いつまでたっても「親分子分」の政治の国 週刊プレイボーイ連載(593)

自民党の裏金事件を受けて岸田首相が名門派閥・宏池会の解散を決め、残る5派閥のうち3派閥が追随する事態になりました。所属議員が逮捕されたり、会計責任者が略式起訴されたとしても、これほどあっさり派閥を解散したことに驚いたひとも多いでしょう。

この背景を理解するには、そもそも近代的な政党政治では、派閥の存在を正当化できないことを押さえておかなくてはなりません。

議員内閣制では、首相を目指す政治家は同じ志の仲間を集め政党を結成し、選挙で多数派を獲得することを目指します。政党が大きくなれば、党内で複数の有力政治家が覇を競うということも起きるでしょう。ヒトは徹底的に社会的な動物で、ごく自然にグループをつくって協力し合うのですから、こうした意味での「派閥」は世界中のどの政党でも見られます。

日本の政治でなにが特殊かというと、派閥が独自の組織をもち、資金を管理し、大臣登用などの人事に大きな影響力をもつことです。こんなことは、すくなくとも欧米の政党ではありえません。

戦後日本では長く自民・社会の二大政党制(ただし政権交代がない)が続きましたが、どちらも党内に有力派閥を抱えていました。しかし政党政治の原理では、独立した組織をつくるのなら、党を割って新たな政党を結成しなくてはなりません。

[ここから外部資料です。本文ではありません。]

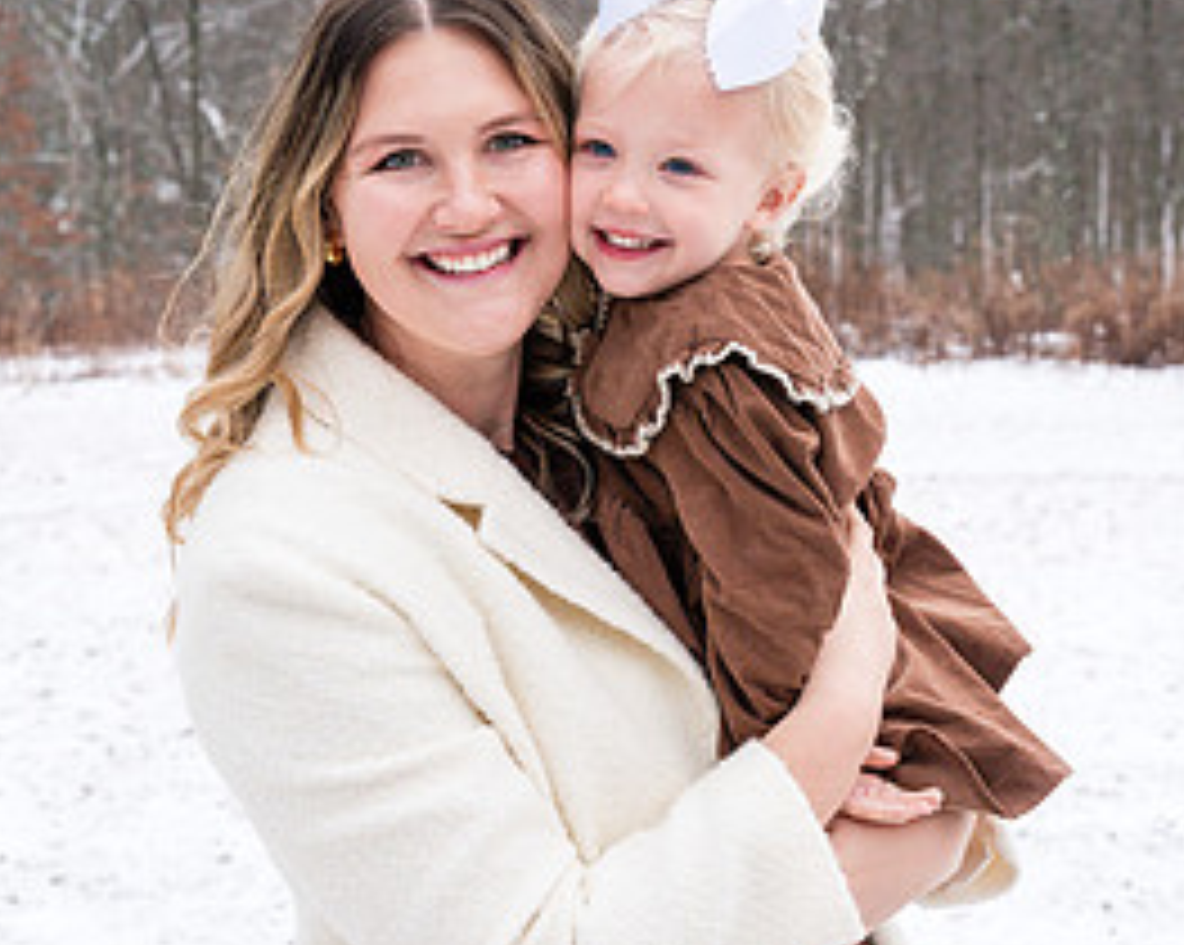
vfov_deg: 17.1
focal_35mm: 90
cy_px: 405
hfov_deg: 21.3
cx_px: 603
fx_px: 3151
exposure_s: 1/250
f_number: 8
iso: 1000
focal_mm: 56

そうでなければ、有権者の投票とは無関係に、党内の権力争いで政権が決まることになってしまいます。

派閥には入会と脱会の「儀式」があり、複数の派閥に所属することは許されず、誰がどの派閥のメンバーであるかが明示されています。「党のなかに党がある」というこの矛盾は、じつは早くから意識されていました。自民党の歴史は、1963年に党組織調査会が「派閥解消」を答申して以来、88~89年のリクルート事件や、2009年に政権の座から陥落したときなど、何度も派閥解消が叫ばれては復活する繰り返しでした。

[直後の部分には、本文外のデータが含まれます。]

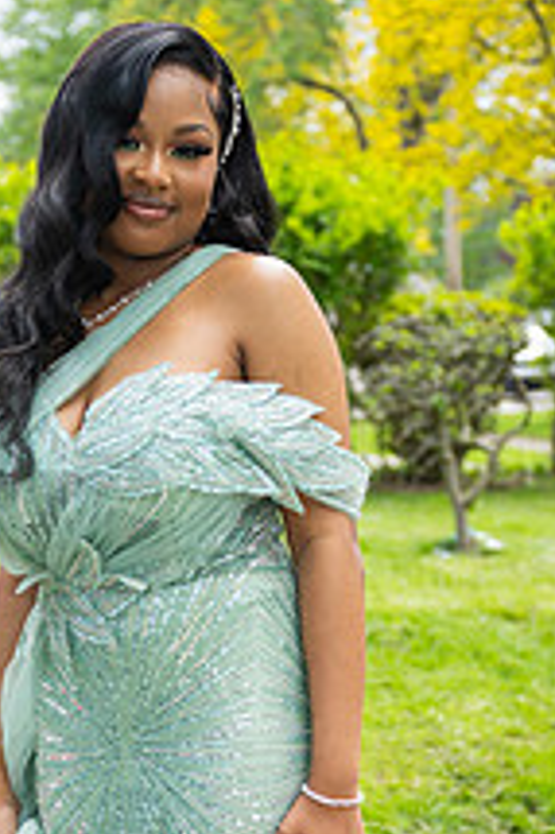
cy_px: 764
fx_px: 1992
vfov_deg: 23.0
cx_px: 120
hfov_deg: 15.8
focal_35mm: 86
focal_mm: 41
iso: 100
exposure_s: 1/320
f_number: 2.8
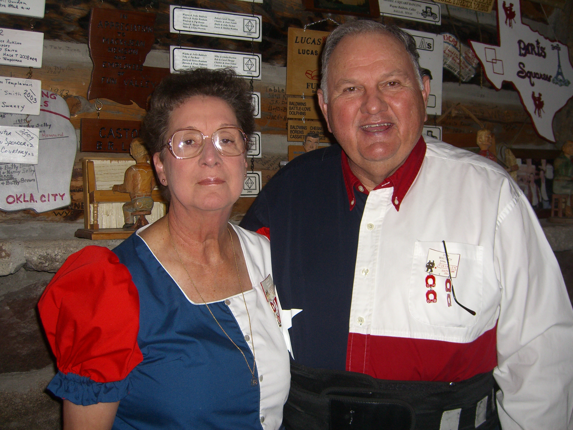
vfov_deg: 37.7
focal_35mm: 38
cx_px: 286
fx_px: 629
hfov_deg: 49.0
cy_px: 215
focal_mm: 7.9
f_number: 2.8
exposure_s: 1/60
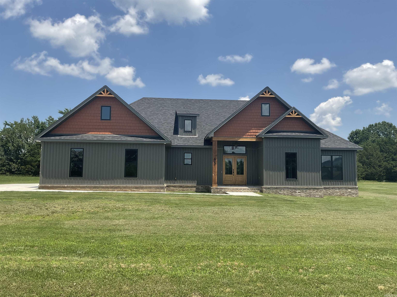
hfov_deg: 61.7
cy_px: 148
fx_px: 333
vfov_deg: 48.2
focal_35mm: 29
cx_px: 198
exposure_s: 1/1912
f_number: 1.8
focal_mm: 3
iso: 16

政党政治では、政党が資金を集め、それを所属政治家に分配するのは当たり前です。ところが派閥が同じことをすると、法的な根拠があいまいになってしまいます。こうして、集めた資金を裏金で処理しなくてはならなくなったのでしょう。もともと派閥が「オワコン」で、持続不可能なことはみんなわかっていたのです。

派閥は「親分子分」の関係で、子分は忠誠をつくし、親分は子分の面倒を見ることが当然とされました。日本社会でこれにもっとも近い組織は、山口組などの広域暴力団でしょう。どちらも組=派閥の連合体で、互いに競い合いながら、もっとも大きな影響力をもつ組織が権力を握ったり、傀儡をトップに立てたりするのです。

1994年に与野党の合意のもとに中選挙区制から小選挙区制への政治改革が行なわれたのは、派閥政治からの脱却が不可避という認識が共有されていたからでした。それでも派閥を解消できなかったのは、これが日本の土着社会に根づいた支配原理だからでしょう。しかし終戦後80年ちかくたって、いまだにヤクザ映画のような政治をやっているのはあまりに異常です。

私はこれまで繰り返し、「日本は近代のふりをした身分制社会」だと述べてきました。この事件を奇貨として、日本社会は親分子分の政治から決別できるでしょうか。